What Is the Pit?

The pit is a specific area of the trading floor that is designated for the buying and selling of a particular type of security through the open outcry system. In the pit, brokers match customers' buy and sell orders through shouting and hand signaling. Orders are displayed via the open outcry system to all traders in the pit in order to allow the chance for anybody to participate and to let people compete for the best price. Brokers and dealers trade their clients' orders as well as may place proprietary trades for their firms. Orders that are not executed in the pit are executed through electronic trading.

The Pit Explained

Pits, also called trading pits, have an octagon shape with several tiers to improve visibility. Brokers show their brokerage affiliations through their jacket colors and badges. Clerks take orders by phone or computer from customers, and runners transmit orders between the clerks and the brokers. Brokers and dealers may trade their shares and represent themselves, or they may work for firms and trade shares for clients or the proprietary accounts of their firms. Specialists work their own books on the floor of the pit, making a market in securities and keeping a ledger of orders awaiting execution.

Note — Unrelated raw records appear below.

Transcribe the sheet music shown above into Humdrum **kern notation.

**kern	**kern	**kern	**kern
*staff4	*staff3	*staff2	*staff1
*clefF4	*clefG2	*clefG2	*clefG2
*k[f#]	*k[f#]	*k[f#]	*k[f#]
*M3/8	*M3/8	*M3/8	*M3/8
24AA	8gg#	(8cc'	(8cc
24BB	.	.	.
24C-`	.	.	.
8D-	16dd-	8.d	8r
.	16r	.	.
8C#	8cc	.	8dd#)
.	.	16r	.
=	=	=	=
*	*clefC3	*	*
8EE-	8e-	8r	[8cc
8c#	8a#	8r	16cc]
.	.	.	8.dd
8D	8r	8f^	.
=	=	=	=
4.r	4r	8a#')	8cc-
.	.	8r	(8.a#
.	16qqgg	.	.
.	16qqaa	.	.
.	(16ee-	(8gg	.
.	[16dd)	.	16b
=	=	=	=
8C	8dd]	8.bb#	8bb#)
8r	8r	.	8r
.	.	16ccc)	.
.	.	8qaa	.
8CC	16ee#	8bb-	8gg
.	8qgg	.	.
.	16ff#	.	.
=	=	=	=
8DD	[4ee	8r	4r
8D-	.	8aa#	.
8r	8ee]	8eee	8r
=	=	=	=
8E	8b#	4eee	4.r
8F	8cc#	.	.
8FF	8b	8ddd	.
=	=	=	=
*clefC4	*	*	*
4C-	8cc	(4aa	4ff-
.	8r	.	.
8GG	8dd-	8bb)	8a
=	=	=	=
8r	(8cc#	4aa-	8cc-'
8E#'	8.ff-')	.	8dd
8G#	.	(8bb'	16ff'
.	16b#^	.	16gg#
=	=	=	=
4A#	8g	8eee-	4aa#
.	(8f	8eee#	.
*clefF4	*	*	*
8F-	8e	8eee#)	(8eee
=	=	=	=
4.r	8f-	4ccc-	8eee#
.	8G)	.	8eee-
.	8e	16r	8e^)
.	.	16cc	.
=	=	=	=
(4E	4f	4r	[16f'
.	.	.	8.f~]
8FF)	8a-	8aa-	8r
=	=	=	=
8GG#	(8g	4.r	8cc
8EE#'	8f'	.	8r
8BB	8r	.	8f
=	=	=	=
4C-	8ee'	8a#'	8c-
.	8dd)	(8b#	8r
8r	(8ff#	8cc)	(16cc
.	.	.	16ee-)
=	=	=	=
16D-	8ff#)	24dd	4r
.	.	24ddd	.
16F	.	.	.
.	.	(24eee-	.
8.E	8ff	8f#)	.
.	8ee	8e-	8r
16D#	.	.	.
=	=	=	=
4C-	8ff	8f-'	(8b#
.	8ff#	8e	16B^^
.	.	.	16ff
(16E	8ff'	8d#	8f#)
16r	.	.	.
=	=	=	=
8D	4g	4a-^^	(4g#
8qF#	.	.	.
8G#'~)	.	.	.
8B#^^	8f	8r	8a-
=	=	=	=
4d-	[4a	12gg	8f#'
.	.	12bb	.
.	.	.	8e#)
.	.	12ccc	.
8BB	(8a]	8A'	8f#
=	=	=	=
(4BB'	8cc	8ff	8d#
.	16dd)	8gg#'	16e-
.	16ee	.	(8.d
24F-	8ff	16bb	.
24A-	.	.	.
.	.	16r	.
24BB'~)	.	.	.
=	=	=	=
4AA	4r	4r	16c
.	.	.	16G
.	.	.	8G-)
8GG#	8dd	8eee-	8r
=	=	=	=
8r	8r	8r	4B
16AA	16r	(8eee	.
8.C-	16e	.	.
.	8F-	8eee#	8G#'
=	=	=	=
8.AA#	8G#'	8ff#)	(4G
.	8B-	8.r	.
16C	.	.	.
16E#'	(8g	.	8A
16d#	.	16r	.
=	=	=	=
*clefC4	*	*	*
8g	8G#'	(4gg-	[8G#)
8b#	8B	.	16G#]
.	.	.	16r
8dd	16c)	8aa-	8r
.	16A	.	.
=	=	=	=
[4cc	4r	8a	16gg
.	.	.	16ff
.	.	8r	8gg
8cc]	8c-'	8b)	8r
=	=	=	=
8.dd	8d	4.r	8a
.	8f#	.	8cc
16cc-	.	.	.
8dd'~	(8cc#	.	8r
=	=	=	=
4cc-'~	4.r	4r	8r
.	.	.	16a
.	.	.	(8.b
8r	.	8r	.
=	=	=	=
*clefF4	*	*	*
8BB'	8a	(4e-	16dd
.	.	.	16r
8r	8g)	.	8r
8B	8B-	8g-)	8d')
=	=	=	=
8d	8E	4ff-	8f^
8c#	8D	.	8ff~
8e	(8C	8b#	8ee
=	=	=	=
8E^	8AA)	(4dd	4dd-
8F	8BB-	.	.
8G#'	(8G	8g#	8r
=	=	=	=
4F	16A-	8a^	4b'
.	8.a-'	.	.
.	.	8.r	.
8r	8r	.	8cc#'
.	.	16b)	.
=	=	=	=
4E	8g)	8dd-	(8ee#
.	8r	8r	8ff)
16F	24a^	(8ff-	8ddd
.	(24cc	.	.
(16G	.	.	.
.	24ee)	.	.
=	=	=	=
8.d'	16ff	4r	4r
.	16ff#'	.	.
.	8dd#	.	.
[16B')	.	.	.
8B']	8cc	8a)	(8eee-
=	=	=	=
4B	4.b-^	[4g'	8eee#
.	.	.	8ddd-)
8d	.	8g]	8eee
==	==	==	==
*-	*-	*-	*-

In the noisy, fast-paced and chaotic environment of the trading pit, hand signals facilitate quick trading and make it possible to be "heard" above the crowd. For example, when a broker turns their palms toward their head, the broker is indicating a buy order, and when the palms are facing away from their head, they are indicating a sell order.

Although many proponents of the open outcry and pit environments feel that the ability to signal orders openly to a crowd and see the facial expressions of the participants creates additional market transparency, the trend in the last several years has been to move away from the open outcry system and towards electronic trading. Since the late 1980s and early 1990s, many of the world's large exchanges have made the transition. Electronic trading is cheaper to run than the open outcry system.